Asia's e-scooters push into Europe
Millions of people in Asia ride electric scooters. They are cheap and convenient. Now two start-ups want to help the devices break through in Europe too.
Millions of people in Asia ride electric scooters. They are cheap and convenient. Now two start-ups want to help them break through in Europe as well. Handelsblatt correspondent Stephan Scheuer visited the headquarters of scooter provider Gogoro.
Background
This report was made as Asian e-scooter manufacturers began their push into Europe. The market had two levels. The US sharing brands Bird and Lime mushroomed from 2017 onwards. The hardware, however, came largely from China – above all from Beijing-based manufacturer Ninebot, which had acquired Segway inventor Dean Kamen’s company in the United States in 2015 and since then risen to become the industry’s largest supplier.

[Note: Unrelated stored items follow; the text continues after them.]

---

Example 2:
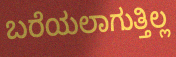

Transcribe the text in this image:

ಬರೆಯಲಾಗುತ್ತಿಲ್ಲ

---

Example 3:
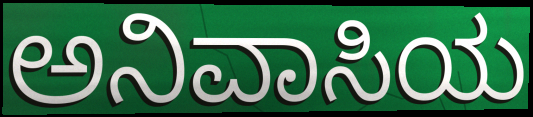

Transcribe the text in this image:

ಅನಿವಾಸಿಯ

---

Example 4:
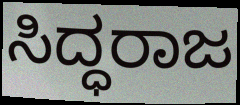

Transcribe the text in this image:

ಸಿದ್ಧರಾಜ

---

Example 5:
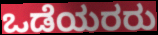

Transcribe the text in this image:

ಒಡೆಯರರುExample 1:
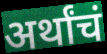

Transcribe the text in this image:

अर्थांचं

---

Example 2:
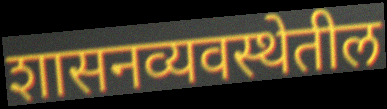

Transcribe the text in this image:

शासनव्यवस्थेतील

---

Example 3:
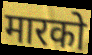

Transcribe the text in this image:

मारको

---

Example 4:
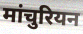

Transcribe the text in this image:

मांचुरियन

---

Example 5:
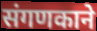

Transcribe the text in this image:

संगणकाने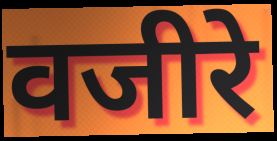
वजीरेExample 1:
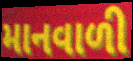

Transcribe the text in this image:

માનવાળી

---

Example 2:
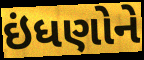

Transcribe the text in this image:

ઇંધણોને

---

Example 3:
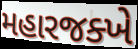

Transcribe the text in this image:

મહારજક્ખે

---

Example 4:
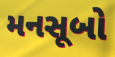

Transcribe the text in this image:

મનસૂબો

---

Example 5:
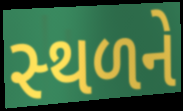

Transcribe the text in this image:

સ્‍થળને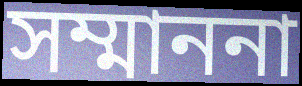
সম্মাননাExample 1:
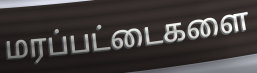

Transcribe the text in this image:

மரப்பட்டைகளை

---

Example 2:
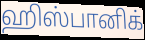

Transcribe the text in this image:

ஹிஸ்பானிக்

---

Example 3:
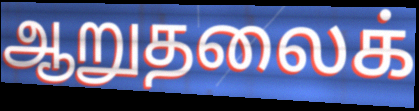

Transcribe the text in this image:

ஆறுதலைக்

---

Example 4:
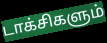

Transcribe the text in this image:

டாக்சிகளும்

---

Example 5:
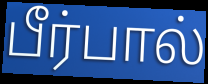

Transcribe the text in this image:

பீர்பால்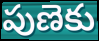
పుణెకుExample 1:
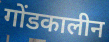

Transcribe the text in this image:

गोंडकालीन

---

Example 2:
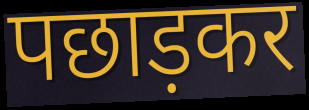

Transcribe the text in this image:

पछाड़कर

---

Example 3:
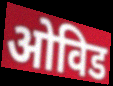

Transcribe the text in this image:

ओविड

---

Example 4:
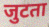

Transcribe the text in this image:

जुटता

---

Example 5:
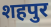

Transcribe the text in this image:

शहपुर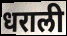
धराली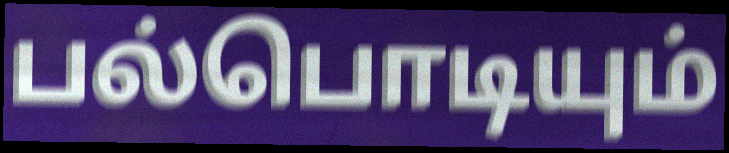
பல்பொடியும்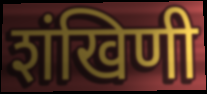
शंखिणीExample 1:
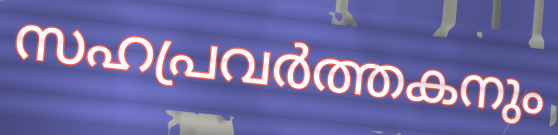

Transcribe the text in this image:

സഹപ്രവർത്തകനും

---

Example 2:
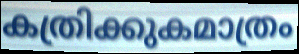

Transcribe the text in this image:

കത്രിക്കുകമാത്രം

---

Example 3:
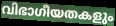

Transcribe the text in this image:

വിഭാഗീയതകളും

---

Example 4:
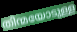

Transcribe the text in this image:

തിന്മയോടുള്ള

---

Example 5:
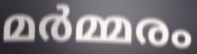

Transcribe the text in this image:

മർമ്മരം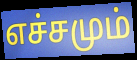
எச்சமும்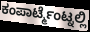
ಕಂಪಾರ್ಟ್ಮೆಂಟ್ನಲ್ಲಿ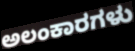
ಅಲಂಕಾರಗಳುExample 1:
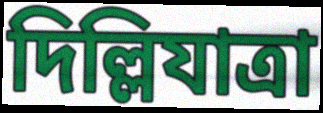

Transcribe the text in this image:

দিল্লিযাত্রা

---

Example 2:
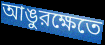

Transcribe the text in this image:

আঙুরক্ষেতে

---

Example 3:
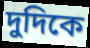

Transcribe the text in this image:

দুদিকে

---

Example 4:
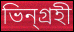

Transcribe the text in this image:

ভিন্গ্রহী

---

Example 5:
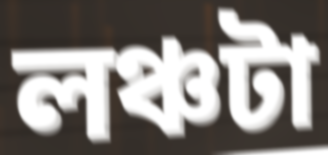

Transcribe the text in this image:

লঞ্চটা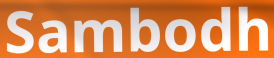
SambodhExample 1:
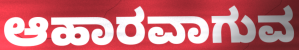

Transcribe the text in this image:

ಆಹಾರವಾಗುವ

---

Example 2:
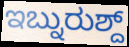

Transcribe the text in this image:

ಇಬ್ನುರುಶ್ದ್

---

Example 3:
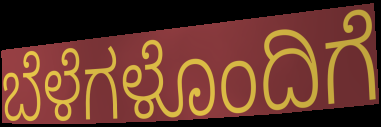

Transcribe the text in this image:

ಬೆಳೆಗಳೊಂದಿಗೆ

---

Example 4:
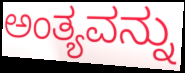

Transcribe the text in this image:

ಅಂತ್ಯವನ್ನು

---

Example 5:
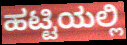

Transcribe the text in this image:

ಹಟ್ಟಿಯಲ್ಲಿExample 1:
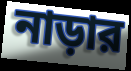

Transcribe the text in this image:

নাড়ার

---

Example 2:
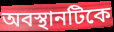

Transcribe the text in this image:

অবস্থানটিকে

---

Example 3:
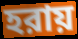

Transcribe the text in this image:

হরায়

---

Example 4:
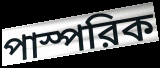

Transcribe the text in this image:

পাস্পরিক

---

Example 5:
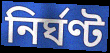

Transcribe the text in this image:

নির্ঘণ্ট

The sharing boom peaked in 2019. Thousands of scooters appeared in dozens of European cities, often with several competing providers in the same location. Sharing companies’ investment totals temporarily ran into several billion dollars. But the operating model proved difficult: high wear and tear, theft, vandalism and regulatory disputes with cities.
Since then the European market has consolidated. The main sharing providers Tier, Voi, Dott and Bird have repeatedly merged or closed sites. Tier acquired Dott in 2022; Lime merged with another provider in 2024. The number of cities where sharing scooters are available has shrunk sharply in many countries.

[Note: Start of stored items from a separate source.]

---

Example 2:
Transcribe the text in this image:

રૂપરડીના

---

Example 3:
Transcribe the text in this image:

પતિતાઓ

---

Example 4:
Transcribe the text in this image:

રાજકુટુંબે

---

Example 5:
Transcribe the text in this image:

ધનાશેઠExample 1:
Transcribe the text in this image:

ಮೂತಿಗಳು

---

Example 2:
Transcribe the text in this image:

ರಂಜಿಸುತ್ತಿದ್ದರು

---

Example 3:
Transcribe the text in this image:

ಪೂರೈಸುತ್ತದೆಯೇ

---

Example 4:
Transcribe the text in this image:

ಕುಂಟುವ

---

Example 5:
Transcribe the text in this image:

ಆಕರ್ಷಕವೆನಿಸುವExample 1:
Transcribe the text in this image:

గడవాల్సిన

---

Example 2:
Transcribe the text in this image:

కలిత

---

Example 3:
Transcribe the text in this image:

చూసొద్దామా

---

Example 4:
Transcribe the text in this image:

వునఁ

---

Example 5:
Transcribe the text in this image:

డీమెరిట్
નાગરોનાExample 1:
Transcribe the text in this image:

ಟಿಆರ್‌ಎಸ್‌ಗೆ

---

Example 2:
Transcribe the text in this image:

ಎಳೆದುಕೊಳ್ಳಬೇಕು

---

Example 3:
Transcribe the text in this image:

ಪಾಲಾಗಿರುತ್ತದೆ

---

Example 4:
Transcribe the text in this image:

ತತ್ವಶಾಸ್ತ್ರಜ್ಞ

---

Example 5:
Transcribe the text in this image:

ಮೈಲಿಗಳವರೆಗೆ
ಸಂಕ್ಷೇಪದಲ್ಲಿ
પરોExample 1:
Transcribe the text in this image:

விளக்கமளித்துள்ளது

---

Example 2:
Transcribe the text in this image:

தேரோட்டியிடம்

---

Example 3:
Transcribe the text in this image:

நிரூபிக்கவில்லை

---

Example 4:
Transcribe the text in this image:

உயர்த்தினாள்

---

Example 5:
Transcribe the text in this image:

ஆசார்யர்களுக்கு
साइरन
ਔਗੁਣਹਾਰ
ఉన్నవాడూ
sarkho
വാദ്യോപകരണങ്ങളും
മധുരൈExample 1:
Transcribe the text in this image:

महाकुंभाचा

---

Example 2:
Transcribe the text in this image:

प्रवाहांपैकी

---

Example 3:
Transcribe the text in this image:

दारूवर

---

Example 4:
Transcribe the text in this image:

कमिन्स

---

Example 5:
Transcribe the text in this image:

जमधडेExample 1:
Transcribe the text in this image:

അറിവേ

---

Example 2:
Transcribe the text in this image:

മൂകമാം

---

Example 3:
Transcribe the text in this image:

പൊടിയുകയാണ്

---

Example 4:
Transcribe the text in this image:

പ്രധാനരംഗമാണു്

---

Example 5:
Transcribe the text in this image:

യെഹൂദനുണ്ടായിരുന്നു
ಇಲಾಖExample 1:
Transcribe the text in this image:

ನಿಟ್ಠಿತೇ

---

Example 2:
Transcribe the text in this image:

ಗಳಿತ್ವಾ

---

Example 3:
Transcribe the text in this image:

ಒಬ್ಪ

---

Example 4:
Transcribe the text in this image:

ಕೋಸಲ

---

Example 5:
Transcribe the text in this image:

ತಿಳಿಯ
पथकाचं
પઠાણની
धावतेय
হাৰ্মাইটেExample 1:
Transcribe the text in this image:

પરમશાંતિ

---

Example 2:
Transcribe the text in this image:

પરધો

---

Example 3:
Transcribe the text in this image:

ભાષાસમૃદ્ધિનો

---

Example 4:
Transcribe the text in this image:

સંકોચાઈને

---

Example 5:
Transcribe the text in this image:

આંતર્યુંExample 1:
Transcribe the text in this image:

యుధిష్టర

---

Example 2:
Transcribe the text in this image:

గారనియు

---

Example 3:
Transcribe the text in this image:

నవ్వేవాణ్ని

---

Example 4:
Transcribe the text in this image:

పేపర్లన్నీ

Paris banned sharing scooters entirely in 2023 after a citizens’ referendum with 89 per cent in favour. Other cities including Madrid, Marseille, Copenhagen and Melbourne followed with restrictions or bans. The reasons were citizen complaints about chaotically parked scooters, accident rates and a lack of economic viability.
What has stabilised in contrast is the private ownership of e-scooters. The number of devices sold in Germany rose from around 160,000 in 2021 to over 500,000 per year by 2024. The hardware continues to come overwhelmingly from Chinese manufacturers – Ninebot, Xiaomi and a growing number of smaller brands cover the market.
For China’s export strategy this is a typical pattern: markets develop internationally in unforeseen ways – in this case the revenues shifted from sharing to private ownership – but Chinese industry sits in the supply chain either way. Whether cities ultimately permit sharing models or not is of secondary importance to production in Beijing or Shenzhen.